BEGIN Text excerpt

In Alejandro Vargas’ blog entry about RAC & ASM, Crash and Recovery Test Scenarios, some tests were described that would cause RAC failovers. Unfortunately, none of the faults described were the of the sort that put clusterware to the test. The easiest types of failures for clusterware to handle are complete, clean outages. Simply powering of a server, for instance, is no challenge for any clusterware to deal with. The other nodes in the cluster will be well aware that the node is dead. The difficult scenarios for clusterware to respond to are states of flux and compromised participation in the cluster. That is, a server that is alive but not participating. The topic of Alejandro’s blog entry was not a definition of a production readiness testing plan by any means, but it was a good segway into the comment I entered:
These are good tests, yes, but they do not truly replicate difficult scenarios for clusterware to resolve. It is always important to perform manual fault-injection testing such as physically severing storage and network connectivity paths and doing so with simultaneous failures and cascading failures alike. Also, another good test to [run] is a forced processor starvation situation by forking processes in a loop until there are no [process] slots [remaining]. These […] situations are a challenge to any clusterware offering.

END Text excerpt

- Directive a: Decide whether each statement agrees with the clusterware testing text. Answer yes or no for each, and quote the deciding words of the text exactly. (i) Complete, clean outages are the easiest failures for clusterware to handle. (ii) Alejandro's blog entry defined a production readiness testing plan. (iii) The comment recommends inducing processor starvation by forking processes in a loop.
The clusterware testing text has no connection to the listing that comes after it.

BEGIN Extracted records

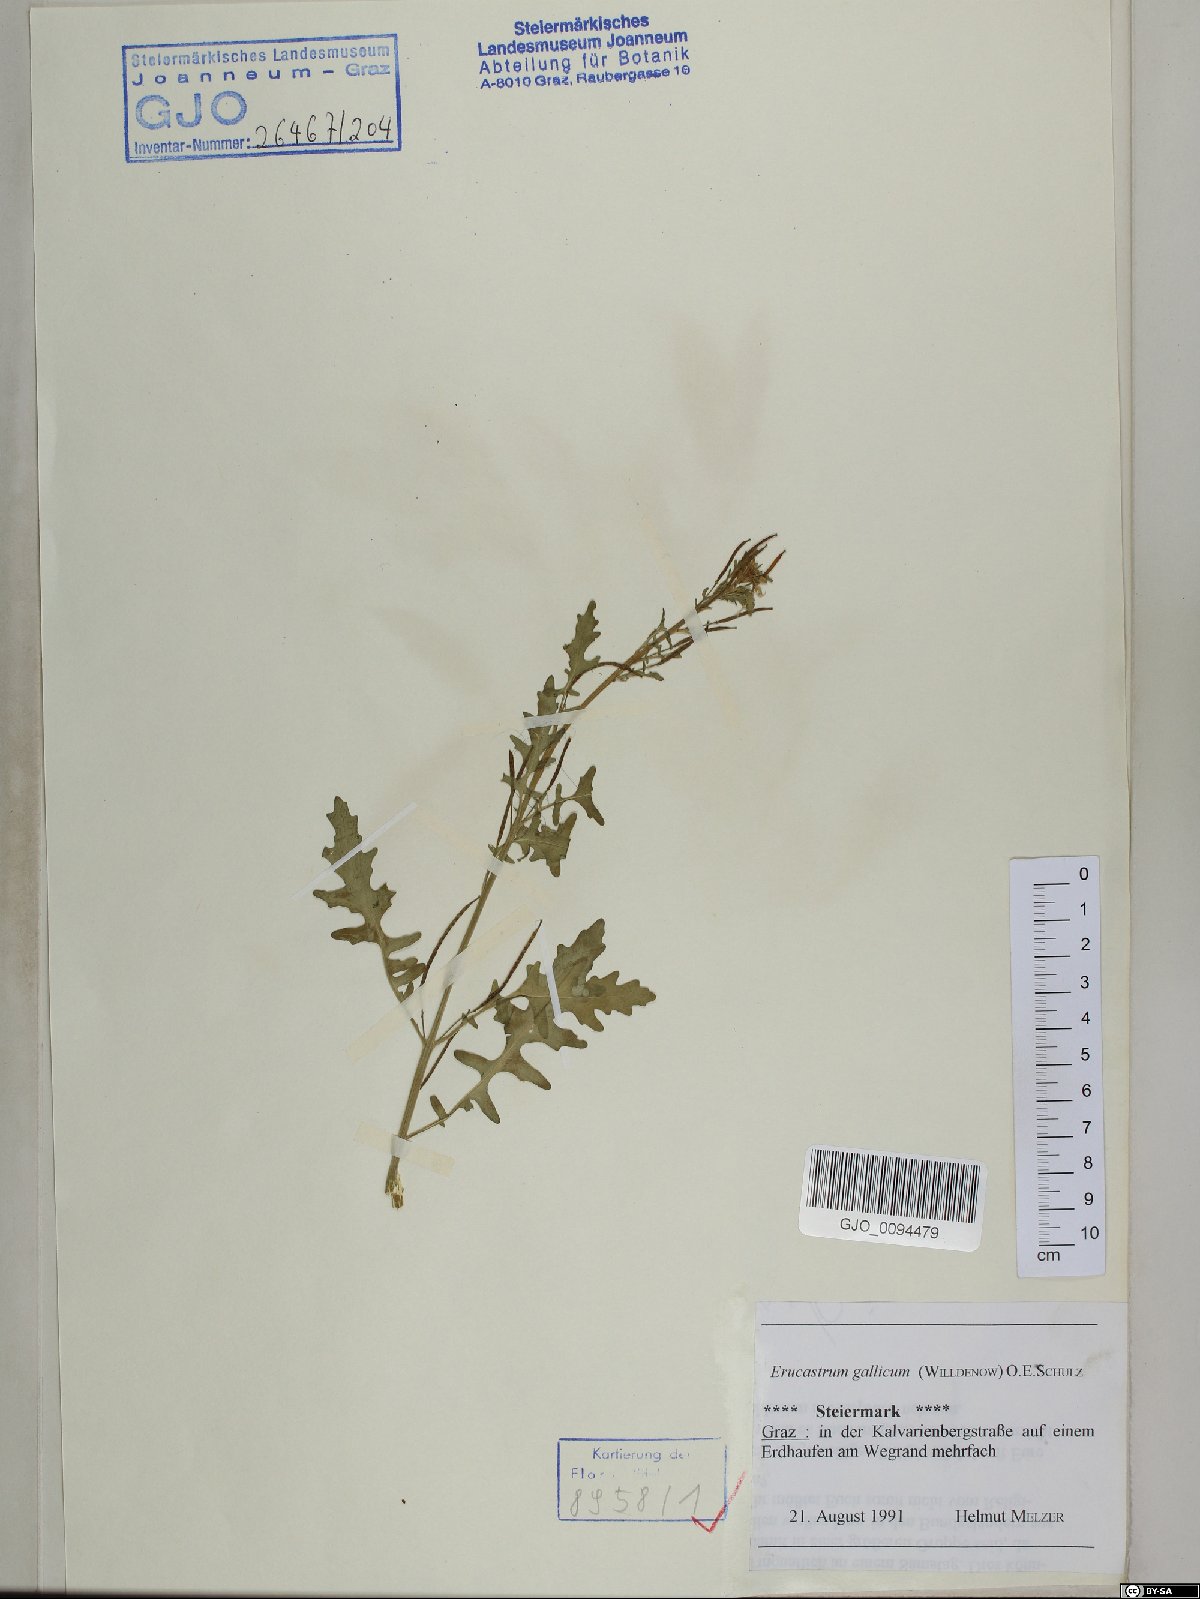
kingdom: Plantae
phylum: Tracheophyta
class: Magnoliopsida
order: Brassicales
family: Brassicaceae
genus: Erucastrum
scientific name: Erucastrum gallicum
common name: Hairy rocket
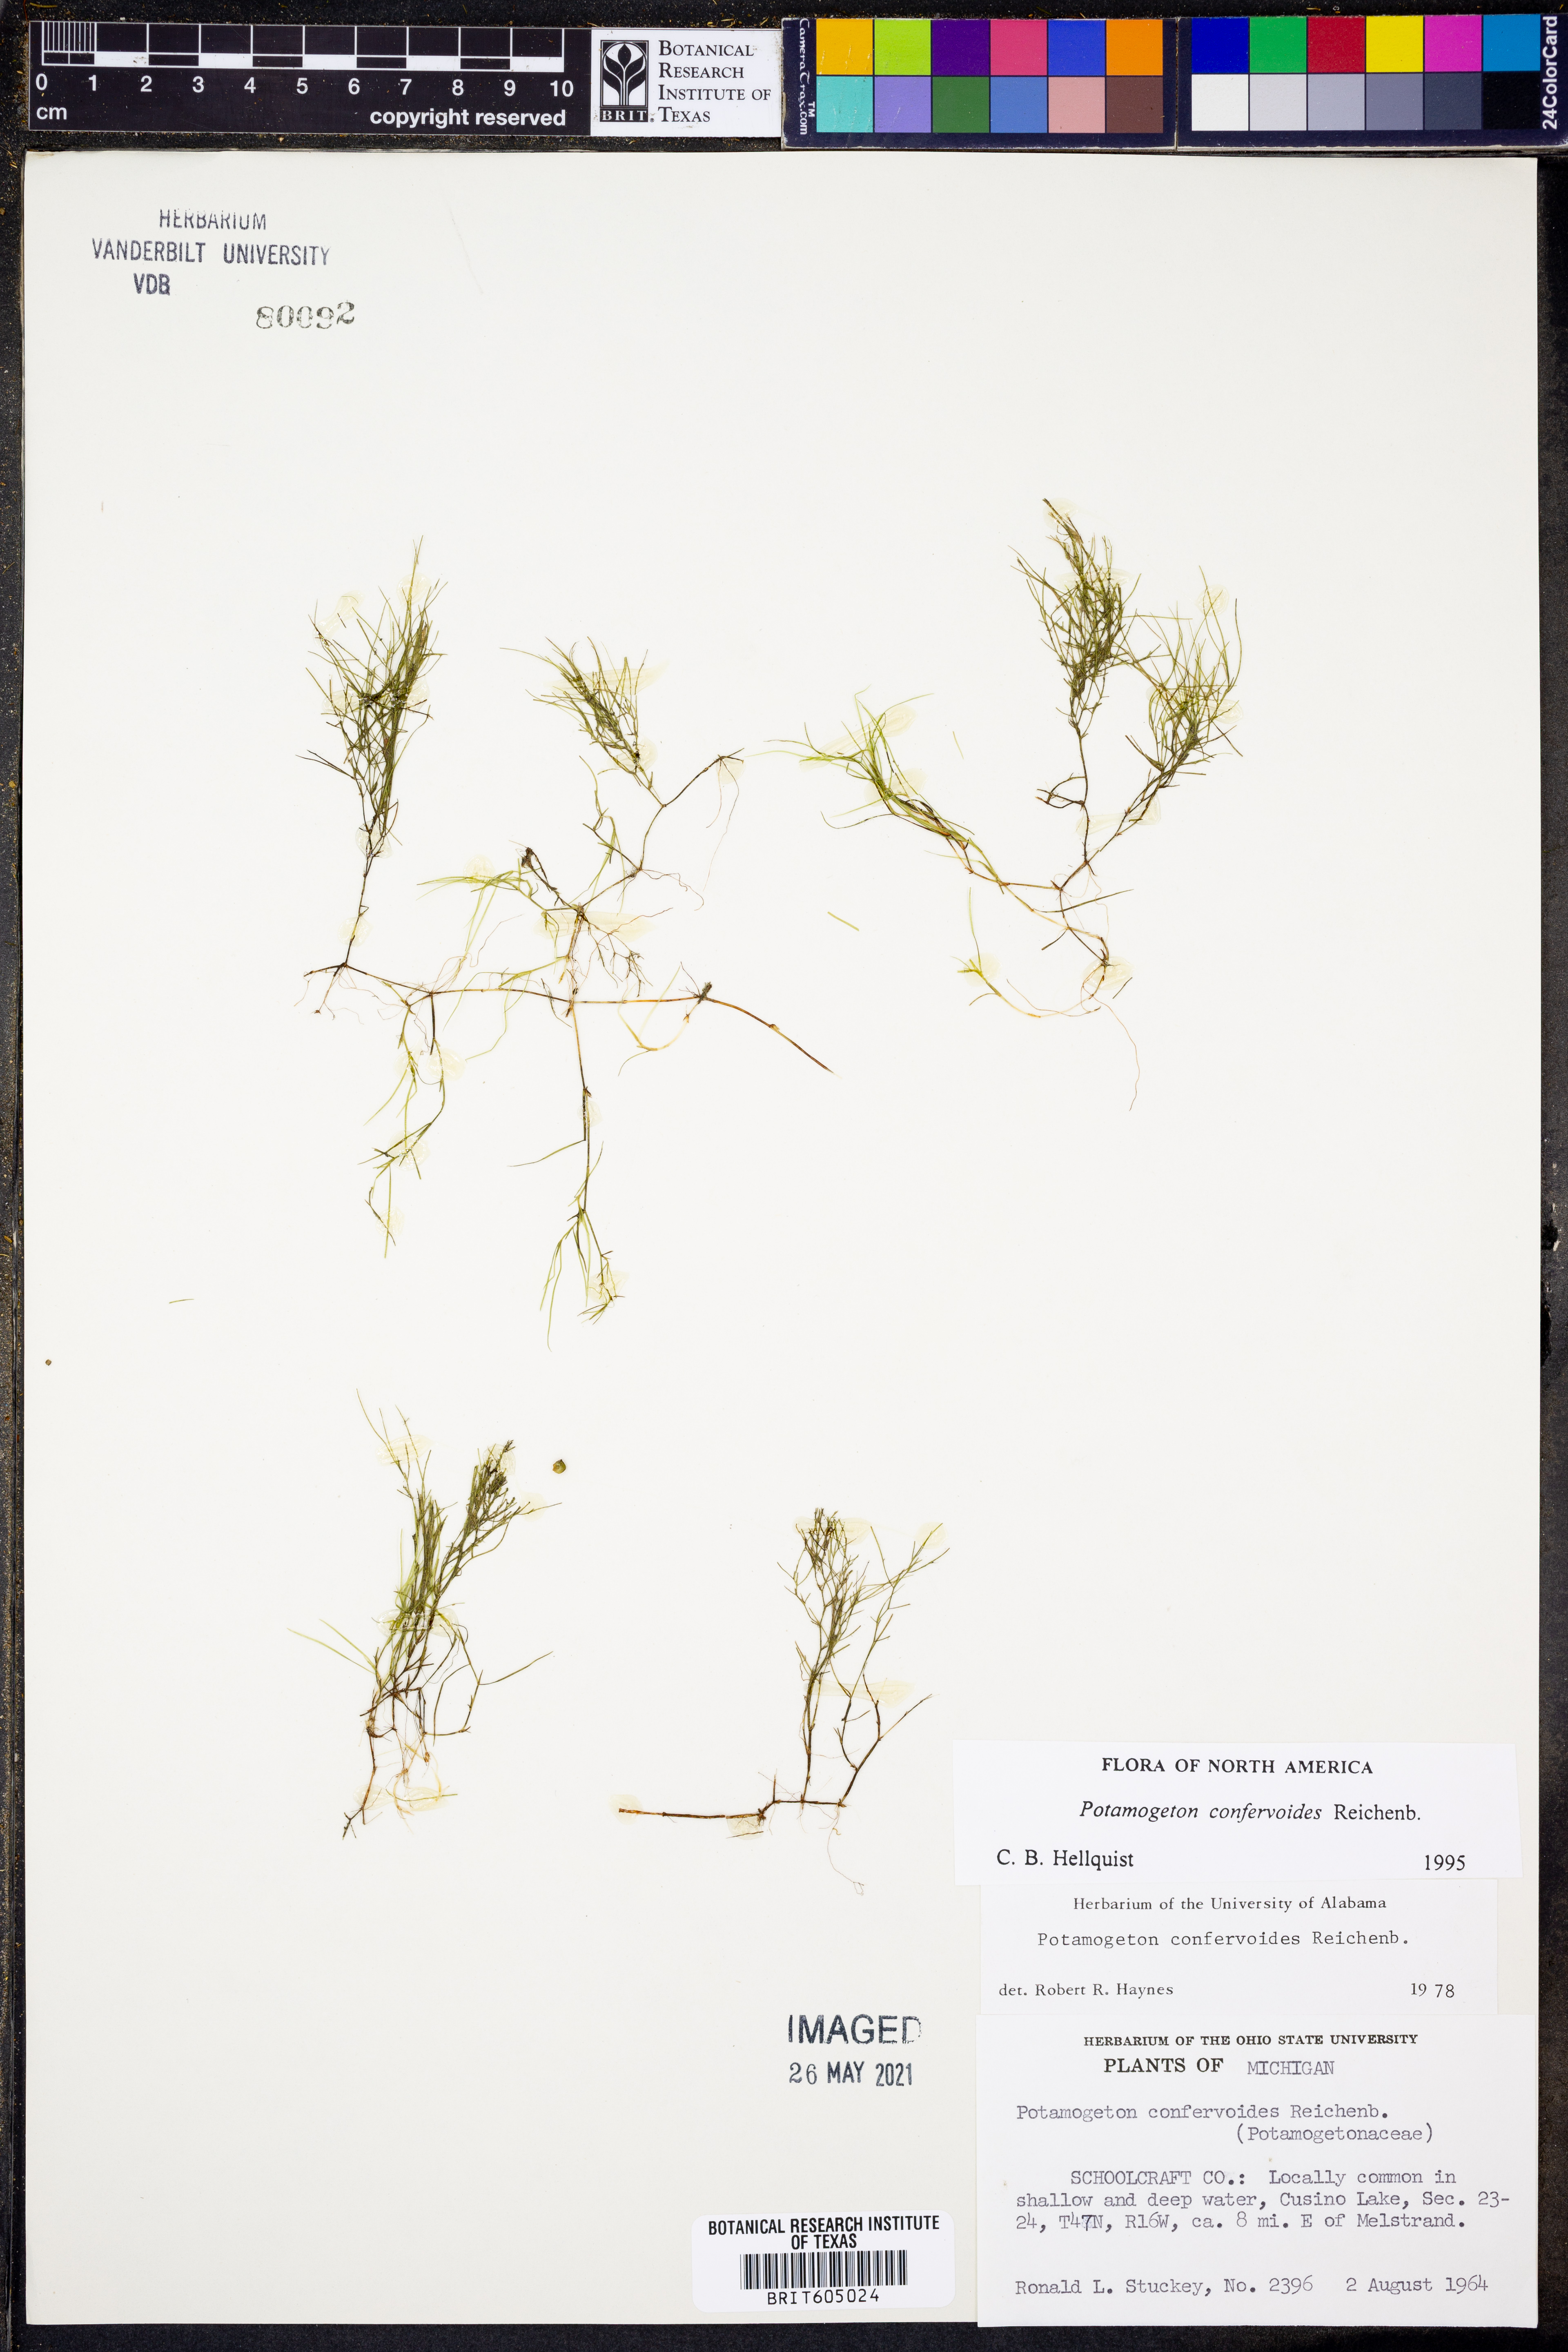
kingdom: Plantae
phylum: Tracheophyta
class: Liliopsida
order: Alismatales
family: Potamogetonaceae
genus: Potamogeton
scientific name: Potamogeton confervoides
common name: Alga pondweed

END Extracted records

- Directive b: Output, without any change, the lines of the listing starting at the line that contains "order: Alismatales" and ending at the last line of the listing, with both ends included.

- Full solution a:
(i) Yes: "The easiest types of failures for clusterware to handle are complete, clean outages."
(ii) No: "The topic of Alejandro’s blog entry was not a definition of a production readiness testing plan by any means"
(iii) Yes: "a forced processor starvation situation by forking processes in a loop"

- Full solution b:
order: Alismatales
family: Potamogetonaceae
genus: Potamogeton
scientific name: Potamogeton confervoides
common name: Alga pondweed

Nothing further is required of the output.